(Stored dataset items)
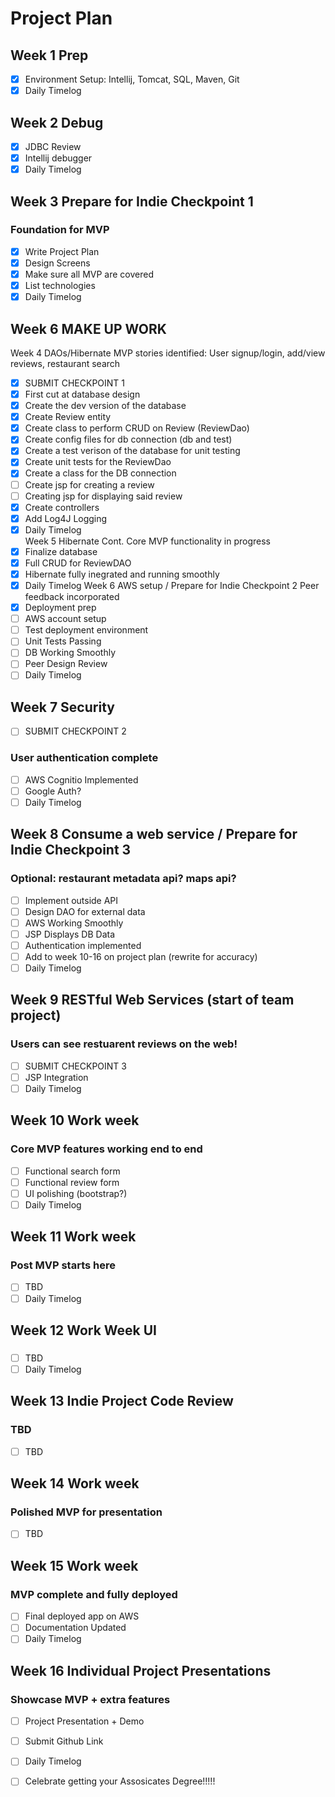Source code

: # Project Plan

## Week 1 Prep
- [x] Environment Setup: Intellij, Tomcat, SQL, Maven, Git
- [x] Daily Timelog

## Week 2 Debug
- [x] JDBC Review
- [x] Intellij debugger
- [x] Daily Timelog
      
## Week 3 Prepare for Indie Checkpoint 1
### Foundation for MVP
- [x] Write Project Plan
- [x] Design Screens
- [x] Make sure all MVP are covered
- [x] List technologies
- [x] Daily Timelog

## Week 6 MAKE UP WORK
Week 4 DAOs/Hibernate
MVP stories identified: User signup/login, add/view reviews, restaurant search
- [x] SUBMIT CHECKPOINT 1
- [x] First cut at database design
- [x] Create the dev version of the database
- [x] Create Review entity
- [x] Create class to perform CRUD on Review (ReviewDao)
- [x] Create config files for db connection (db and test)
- [x] Create a test verison of the database for unit testing
- [x] Create unit tests for the ReviewDao
- [x] Create a class for the DB connection
- [ ] Create jsp for creating a review
- [ ] Creating jsp for displaying said review
- [x] Create controllers
- [x] Add Log4J Logging
- [x] Daily Timelog     
Week 5 Hibernate Cont.
Core MVP functionality in progress
- [x] Finalize database
- [x] Full CRUD for ReviewDAO
- [x] Hibernate fully inegrated and running smoothly
- [x] Daily Timelog
Week 6 AWS setup / Prepare for Indie Checkpoint 2 
Peer feedback incorporated
- [x] Deployment prep
- [ ] AWS account setup
- [ ] Test deployment environment
- [ ] Unit Tests Passing
- [ ] DB Working Smoothly
- [ ] Peer Design Review
- [ ] Daily Timelog
      
## Week 7 Security
- [ ] SUBMIT CHECKPOINT 2
### User authentication complete
- [ ] AWS Cognitio Implemented
- [ ] Google Auth?
- [ ] Daily Timelog
      
## Week 8 Consume a web service / Prepare for Indie Checkpoint 3
### Optional: restaurant metadata api? maps api?
- [ ] Implement outside API 
- [ ] Design DAO for external data
- [ ] AWS Working Smoothly
- [ ] JSP Displays DB Data
- [ ] Authentication implemented
- [ ] Add to week 10-16 on project plan (rewrite for accuracy)
- [ ] Daily Timelog
      
## Week 9 RESTful Web Services (start of team project)
### Users can see restuarent reviews on the web!
- [ ] SUBMIT CHECKPOINT 3
- [ ] JSP Integration
- [ ] Daily Timelog

## Week 10 Work week
### Core MVP features working end to end
- [ ] Functional search form
- [ ] Functional review form
- [ ] UI polishing (bootstrap?)
- [ ] Daily Timelog
      
## Week 11 Work week
### Post MVP starts here
- [ ] TBD
 - [ ] Daily Timelog

## Week 12 Work Week UI
### 
- [ ] TBD
- [ ] Daily Timelog

## Week 13 Indie Project Code Review
### TBD
- [ ] TBD

## Week 14 Work week
### Polished MVP for presentation
- [ ] TBD

## Week 15 Work week
### MVP complete and fully deployed
- [ ] Final deployed app on AWS
- [ ] Documentation Updated
- [ ] Daily Timelog

## Week 16 Individual Project Presentations
### Showcase MVP + extra features
- [ ] Project Presentation + Demo
- [ ] Submit Github Link
- [ ] Daily Timelog
- [ ] Celebrate getting your Assosicates Degree!!!!!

### [TASK OBJECTIVE]
Copy the data above word for word, leaving out the pictures.

### [WORKED SOLUTION]
Source code

: # Project Plan

## Week 1 Prep
- [x] Environment Setup: Intellij, Tomcat, SQL, Maven, Git
- [x] Daily Timelog

## Week 2 Debug
- [x] JDBC Review
- [x] Intellij debugger
- [x] Daily Timelog
      
## Week 3 Prepare for Indie Checkpoint 1
### Foundation for MVP
- [x] Write Project Plan
- [x] Design Screens
- [x] Make sure all MVP are covered
- [x] List technologies
- [x] Daily Timelog

## Week 6 MAKE UP WORK
Week 4 DAOs/Hibernate
MVP stories identified: User signup/login, add/view reviews, restaurant search
- [x] SUBMIT CHECKPOINT 1
- [x] First cut at database design
- [x] Create the dev version of the database
- [x] Create Review entity
- [x] Create class to perform CRUD on Review (ReviewDao)
- [x] Create config files for db connection (db and test)
- [x] Create a test verison of the database for unit testing
- [x] Create unit tests for the ReviewDao
- [x] Create a class for the DB connection
- [ ] Create jsp for creating a review
- [ ] Creating jsp for displaying said review
- [x] Create controllers
- [x] Add Log4J Logging
- [x] Daily Timelog     
Week 5 Hibernate Cont.
Core MVP functionality in progress
- [x] Finalize database
- [x] Full CRUD for ReviewDAO
- [x] Hibernate fully inegrated and running smoothly
- [x] Daily Timelog
Week 6 AWS setup / Prepare for Indie Checkpoint 2 
Peer feedback incorporated
- [x] Deployment prep
- [ ] AWS account setup
- [ ] Test deployment environment
- [ ] Unit Tests Passing
- [ ] DB Working Smoothly
- [ ] Peer Design Review
- [ ] Daily Timelog
      
## Week 7 Security
- [ ] SUBMIT CHECKPOINT 2
### User authentication complete
- [ ] AWS Cognitio Implemented
- [ ] Google Auth?
- [ ] Daily Timelog
      
## Week 8 Consume a web service / Prepare for Indie Checkpoint 3
### Optional: restaurant metadata api? maps api?
- [ ] Implement outside API 
- [ ] Design DAO for external data
- [ ] AWS Working Smoothly
- [ ] JSP Displays DB Data
- [ ] Authentication implemented
- [ ] Add to week 10-16 on project plan (rewrite for accuracy)
- [ ] Daily Timelog
      
## Week 9 RESTful Web Services (start of team project)
### Users can see restuarent reviews on the web!
- [ ] SUBMIT CHECKPOINT 3
- [ ] JSP Integration
- [ ] Daily Timelog

## Week 10 Work week
### Core MVP features working end to end
- [ ] Functional search form
- [ ] Functional review form
- [ ] UI polishing (bootstrap?)
- [ ] Daily Timelog
      
## Week 11 Work week
### Post MVP starts here
- [ ] TBD
 - [ ] Daily Timelog

## Week 12 Work Week UI
### 
- [ ] TBD
- [ ] Daily Timelog

## Week 13 Indie Project Code Review
### TBD
- [ ] TBD

## Week 14 Work week
### Polished MVP for presentation
- [ ] TBD

## Week 15 Work week
### MVP complete and fully deployed
- [ ] Final deployed app on AWS
- [ ] Documentation Updated
- [ ] Daily Timelog

## Week 16 Individual Project Presentations
### Showcase MVP + extra features
- [ ] Project Presentation + Demo
- [ ] Submit Github Link
- [ ] Daily Timelog
- [ ] Celebrate getting your Assosicates Degree!!!!!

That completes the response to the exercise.